Dat haar spieren achteruitgaan, merkt Jolien in de zomer van 2014. Op vakantie in het Duitse Moezelgebied is ze na een wandelingetje van 5 kilometer helemaal op. „Ik had toen vijf dagen spierpijn. Je kon niet eens in mijn benen knijpen, zo hard waren ze. Helemaal verzuurd.” Tijdens een opdracht voor het vak biologie wordt de teruggang eveneens duidelijk zichtbaar. „We moesten de spierkracht van leerlingen uit verschillende klassen testen. Waar de meesten een score van boven de tien haalden, had ik maar vijf. En dat terwijl ik als 6-jarige mijn zusje uit bed haalde. Dat zou ik nu niet meer kunnen.”

Onbegrip
Echt opstandig vanwege haar ziekte is Jolien niet geweest. „Maar er zijn best momenten dat ik verdrietig ben. Als je leeftijdsgenoten dingen ziet doen die jij niet kunt, zoals bowlen of zwemmen. Soms mag ik ervaren dat de Heere helpt en ik weet dat mijn toekomst in Zijn handen ligt.”

Het moeilijkste vindt Jolien nog dat ze regelmatig op onbegrip stuit. Daarbij heeft ze haar vrolijke verschijning niet mee. „Je hoort soms mensen zeggen: „De lift is voor luie mensen.” Of je merkt aan een docent dat-ie denkt dat ik me aanstel. Dat onbegrip maakt de ziekte wel moeilijk. Maar het is ook lastig voor anderen: je ziet het niet aan de buitenkant, maar het is er wel. Gelukkig begrijpen mijn klasgenoten mij allemaal goed.”

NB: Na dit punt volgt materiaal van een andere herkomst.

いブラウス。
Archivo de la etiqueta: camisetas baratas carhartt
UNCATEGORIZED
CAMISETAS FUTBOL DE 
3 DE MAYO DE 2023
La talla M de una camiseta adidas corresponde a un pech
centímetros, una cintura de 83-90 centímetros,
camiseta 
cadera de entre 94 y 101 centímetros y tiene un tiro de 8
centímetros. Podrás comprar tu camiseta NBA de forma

Ondertussen leeft Jolien bij de dag, vergezeld van een flinke dosis optimisme en –zolang het nog kan– met haar glimlach.


De chequeactie van Puntuit leverde vier finalisten op: Daniëlle Wagenaar, Jenita Deelen, Jolien Westeneng en Arthur Burggraaf. Dit is de derde aflevering in een serie. Volgende week het slot.


Aan alle lieve mensen die mij een kaart stuurden,

Heel hartelijk bedankt voor alle kaarten met mooie wensen. Het meeleven doet mij ontzettend goed! Mijn vriendinnen Inge, Joanne, Henriëtte, Mariëlle, Jantina, Joska en Nienke wil ik bedanken voor deze superactie, ik werd er verlegen van. Echt geweldig! Jullie worden nog op een dagje uit getrakteerd door mijn ouders. Alle mensen van school wil ik bedanken voor hoe jullie met mij omgaan, ‘gewoon’ als Jolien. Dat waardeer ik echt. Ten slotte wil ik mijn ouders, broers en zussen bedanken, jullie steunen mij door dik en dun!